Под пунктом 99 значилось утверждение состава особых судебных «троек» по Хабаровскому и Приморскому краям. Оба они были образованы месяц назад взамен упраздненного Дальневосточного края, и теперь в каждом из них нужно было создать орган, рассматривающий следственные дела по национальным контингентом в рамках заканчивающейся «массовой операции».
В 18 часов 25 минут в кабинет Сталина был приглашен бывший начальник Отдела водного транспорта, шоссейных дорог и связи ГУГБ НКВД В. В. Ярцев. Направленный весной 1938 г. в качестве правительственного комиссара в Сахалинскую область, он попал там в авиакатастрофу, долго лечился и теперь, выздоровев, получил аудиенцию у вождя по случаю нового назначения. В кабинете у Сталина Ярцев пробыл полчаса, и результатом этого визита стало решение Политбюро под номером 104 о назначении Ярцева первым заместителем наркома связи СССР.
В 19 часов 30 минут прибыл Берия, после чего на свет появляется решение Политбюро номер 108, упрощающее применение пограничниками оружия при обнаружении нарушителей границы.
Наконец, в 19 часов 55 минут порог кабинета Сталина переступает Прокурор СССР А. Я. Вышинский, и происходит главное событие не только этого дня, но и всего 1938 года.

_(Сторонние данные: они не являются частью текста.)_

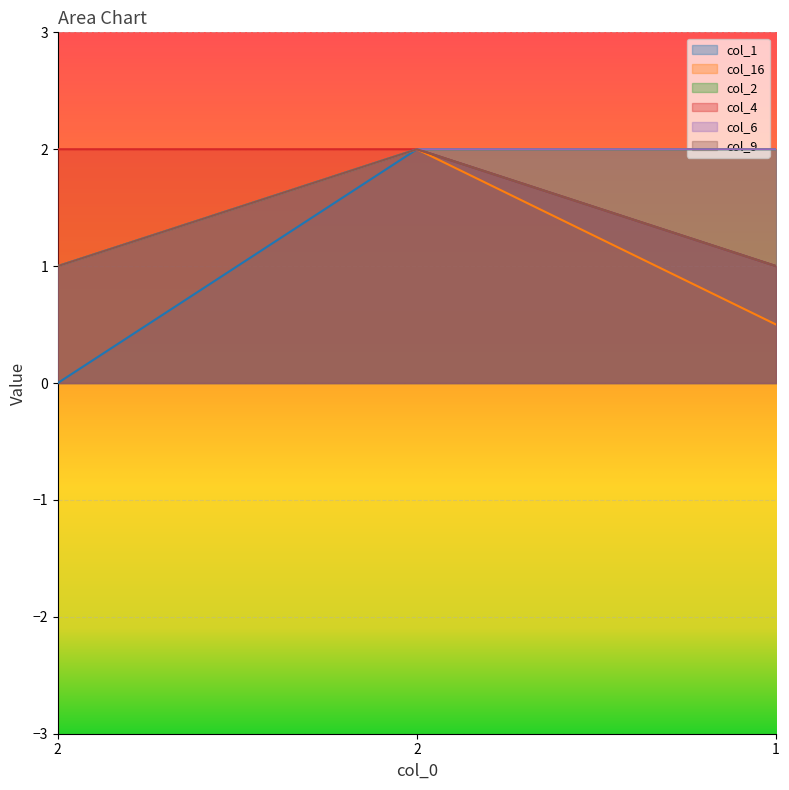

What is the sum of the col_4 values at 1 and 2?

3.0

Итогом 55-минутного общения Вышинского со Сталиным, происходившего в присутствии находящихся в кабинете вождя Молотова, Ежова, Берии и Маленкова, становится решение Политбюро под номером 110, гласящее:
«Утвердить следующий проект директивы СНК СССР и ЦК ВКП(б) наркомам внутренних дел союзных и автономных республик, начальникам областных, краевых управлений НКВД, прокурорам храев, областей, автономных и союзных республик, прокурорам военных округов, железнодорожного и водного транспорта, председателям Верховного Суда СССР, верховных судов союзных и автономных республик, Военной коллегии Верховного Суда СССР, председателям трибуналов военных округов. Секретарям ЦК нацкомпартий, обкомов, крайкомов.
«Строжайше приказывается:
1. Приостановить с 16 ноября сего года впредь до распоряжения рассмотрение всех дел на тройках, в военных трибуналах и в Военной коллегии Верховного Суда СССР, направленных на их рассмотрение в порядке особых приказов или в ином упрощенном порядке.

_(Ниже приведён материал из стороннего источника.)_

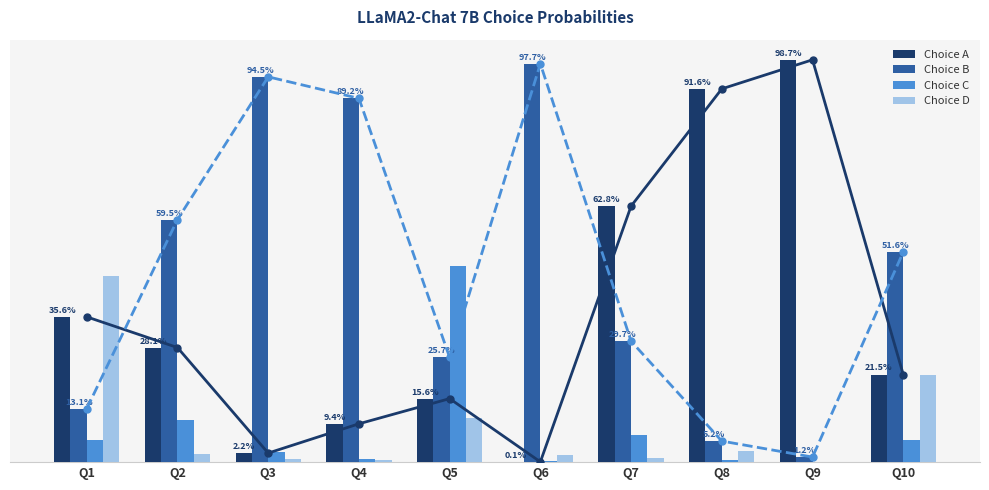

What is the total value across all series at Q1?

1.0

2. Обязать прокуроров военных округов, краев и областей, автономных и союзных республик проследить за точным и немедленным исполнением. Об исполнении донести НКВД СССР и Прокурору Союза ССР.
Пред. СНК СССР
В. Молотов
Секр. ЦК ВКП(б)
И. Сталин»{428}.
На первый взгляд, принятое Сталиным решение производит впечатление спонтанного. Несмотря на то, что именно 15 ноября истекал двухмесячный срок, отведенный для завершения операции по национальным линиям (о чем уже говорилось выше), утверждение в тот день персонального состава особых судебных «троек» по Хабаровскому и Приморскому краям, казалось бы, свидетельствовало о намерении продолжать эту работу и дальше. Во всяком случае, трудно было ожидать, что спустя каких-нибудь три часа деятельность всех «троек» в стране приказано будет приостановить.

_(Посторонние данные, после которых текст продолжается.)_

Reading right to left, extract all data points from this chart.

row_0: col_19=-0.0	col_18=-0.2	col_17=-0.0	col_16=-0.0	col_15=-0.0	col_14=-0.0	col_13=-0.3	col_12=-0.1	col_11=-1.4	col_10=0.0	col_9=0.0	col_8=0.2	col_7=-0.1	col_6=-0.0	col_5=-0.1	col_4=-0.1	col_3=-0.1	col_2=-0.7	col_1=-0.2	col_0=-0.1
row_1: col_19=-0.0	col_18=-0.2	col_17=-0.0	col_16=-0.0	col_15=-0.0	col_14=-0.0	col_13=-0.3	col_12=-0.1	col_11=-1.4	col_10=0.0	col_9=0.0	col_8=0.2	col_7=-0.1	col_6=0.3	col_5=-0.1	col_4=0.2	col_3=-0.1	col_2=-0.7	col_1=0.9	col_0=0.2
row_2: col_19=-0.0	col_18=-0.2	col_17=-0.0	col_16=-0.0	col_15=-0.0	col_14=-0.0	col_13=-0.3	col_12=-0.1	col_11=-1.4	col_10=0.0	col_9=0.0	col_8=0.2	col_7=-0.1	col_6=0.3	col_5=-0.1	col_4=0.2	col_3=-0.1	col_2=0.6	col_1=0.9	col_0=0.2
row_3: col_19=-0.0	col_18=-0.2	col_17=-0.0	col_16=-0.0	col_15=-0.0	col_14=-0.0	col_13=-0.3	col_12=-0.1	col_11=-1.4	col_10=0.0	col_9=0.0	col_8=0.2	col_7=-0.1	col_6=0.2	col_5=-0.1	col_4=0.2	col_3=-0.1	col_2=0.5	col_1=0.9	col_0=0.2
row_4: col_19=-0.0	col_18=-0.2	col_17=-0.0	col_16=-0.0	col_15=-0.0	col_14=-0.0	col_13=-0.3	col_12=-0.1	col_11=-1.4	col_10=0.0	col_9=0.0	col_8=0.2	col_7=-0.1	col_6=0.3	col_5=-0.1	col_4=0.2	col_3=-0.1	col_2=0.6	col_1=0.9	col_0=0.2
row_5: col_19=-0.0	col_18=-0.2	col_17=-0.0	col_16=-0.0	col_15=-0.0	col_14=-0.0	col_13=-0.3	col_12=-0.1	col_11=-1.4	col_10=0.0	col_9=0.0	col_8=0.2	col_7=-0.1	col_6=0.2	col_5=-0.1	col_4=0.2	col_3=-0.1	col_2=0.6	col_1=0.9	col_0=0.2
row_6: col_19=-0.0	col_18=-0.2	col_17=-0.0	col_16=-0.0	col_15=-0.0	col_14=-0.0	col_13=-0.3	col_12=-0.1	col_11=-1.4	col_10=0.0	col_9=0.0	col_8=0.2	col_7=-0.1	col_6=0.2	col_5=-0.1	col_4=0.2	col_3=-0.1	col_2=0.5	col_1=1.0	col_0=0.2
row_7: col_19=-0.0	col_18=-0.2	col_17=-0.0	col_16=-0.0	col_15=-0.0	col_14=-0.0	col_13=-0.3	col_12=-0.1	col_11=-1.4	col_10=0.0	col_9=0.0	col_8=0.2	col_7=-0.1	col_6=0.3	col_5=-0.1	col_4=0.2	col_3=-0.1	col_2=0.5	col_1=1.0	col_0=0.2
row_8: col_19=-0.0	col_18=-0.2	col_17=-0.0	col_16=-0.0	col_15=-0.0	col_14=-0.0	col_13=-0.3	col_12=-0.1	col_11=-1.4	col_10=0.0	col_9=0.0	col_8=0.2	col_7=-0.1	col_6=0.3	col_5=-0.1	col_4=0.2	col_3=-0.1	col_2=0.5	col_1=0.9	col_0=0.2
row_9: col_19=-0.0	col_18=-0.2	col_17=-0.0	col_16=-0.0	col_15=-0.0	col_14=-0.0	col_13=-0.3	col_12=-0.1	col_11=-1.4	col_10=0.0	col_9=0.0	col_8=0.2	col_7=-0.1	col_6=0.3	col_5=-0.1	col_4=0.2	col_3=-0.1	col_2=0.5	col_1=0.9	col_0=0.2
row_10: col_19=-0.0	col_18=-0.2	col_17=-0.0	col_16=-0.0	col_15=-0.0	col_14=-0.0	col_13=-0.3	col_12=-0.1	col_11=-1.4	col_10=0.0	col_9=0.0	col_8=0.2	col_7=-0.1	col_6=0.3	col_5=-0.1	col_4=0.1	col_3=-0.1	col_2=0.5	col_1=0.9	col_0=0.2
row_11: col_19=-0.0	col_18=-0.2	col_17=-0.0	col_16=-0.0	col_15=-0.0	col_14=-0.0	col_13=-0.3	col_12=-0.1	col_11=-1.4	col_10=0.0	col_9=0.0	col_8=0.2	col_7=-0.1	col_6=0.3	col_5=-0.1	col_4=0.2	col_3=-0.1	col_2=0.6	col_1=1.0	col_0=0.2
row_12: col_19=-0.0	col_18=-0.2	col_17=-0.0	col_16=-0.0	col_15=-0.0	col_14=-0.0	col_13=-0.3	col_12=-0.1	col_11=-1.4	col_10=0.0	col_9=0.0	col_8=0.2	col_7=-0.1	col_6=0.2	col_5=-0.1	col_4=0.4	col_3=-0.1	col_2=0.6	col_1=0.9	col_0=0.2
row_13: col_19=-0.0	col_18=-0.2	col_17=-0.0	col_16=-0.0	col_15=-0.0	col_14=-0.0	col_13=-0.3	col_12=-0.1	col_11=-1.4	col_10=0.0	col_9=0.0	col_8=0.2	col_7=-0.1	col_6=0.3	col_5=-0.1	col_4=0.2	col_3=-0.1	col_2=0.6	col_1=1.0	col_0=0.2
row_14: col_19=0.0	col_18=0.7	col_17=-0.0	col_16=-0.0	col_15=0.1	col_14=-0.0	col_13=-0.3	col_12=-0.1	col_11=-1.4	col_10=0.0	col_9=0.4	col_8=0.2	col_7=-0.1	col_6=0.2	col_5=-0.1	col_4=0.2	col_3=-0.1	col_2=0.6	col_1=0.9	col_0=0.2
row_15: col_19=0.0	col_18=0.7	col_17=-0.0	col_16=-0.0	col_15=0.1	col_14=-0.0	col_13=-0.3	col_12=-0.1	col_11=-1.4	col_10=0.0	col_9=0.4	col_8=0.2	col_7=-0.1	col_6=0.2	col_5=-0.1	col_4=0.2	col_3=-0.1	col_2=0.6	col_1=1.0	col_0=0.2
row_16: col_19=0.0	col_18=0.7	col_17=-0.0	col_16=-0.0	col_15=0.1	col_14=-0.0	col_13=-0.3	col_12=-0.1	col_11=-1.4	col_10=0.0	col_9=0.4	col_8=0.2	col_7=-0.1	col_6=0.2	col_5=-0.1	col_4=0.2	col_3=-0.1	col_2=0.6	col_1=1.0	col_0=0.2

Основанием для такого решения могли стать только какие-то серьезные факты злоупотребления властью при проведении «массовой операции», о которых главный прокурор страны сообщил в ходе состоявшейся встречи. Однако трудно представить, чтобы Вышинский отважился беседовать со Сталиным на такие щекотливые темы в присутствии третьих лиц, не согласовав с ним предварительно хотя бы основные положения своего доклада. Да и сам Сталин не был человеком, готовым, поддавшись эмоциям, принимать решения по принципиальным вопросам, которые не входили в его первоначальные планы. Скорее всего, вождь был в курсе того, о чем прокурор намеревался ему доложить, но предпочел, чтобы в глазах присутствующих на заседании Молотова, Ежова, Берии и Маленкова принятое им решение выглядело как естественная реакция на те неприглядные факты, о которых поведал Вышинский.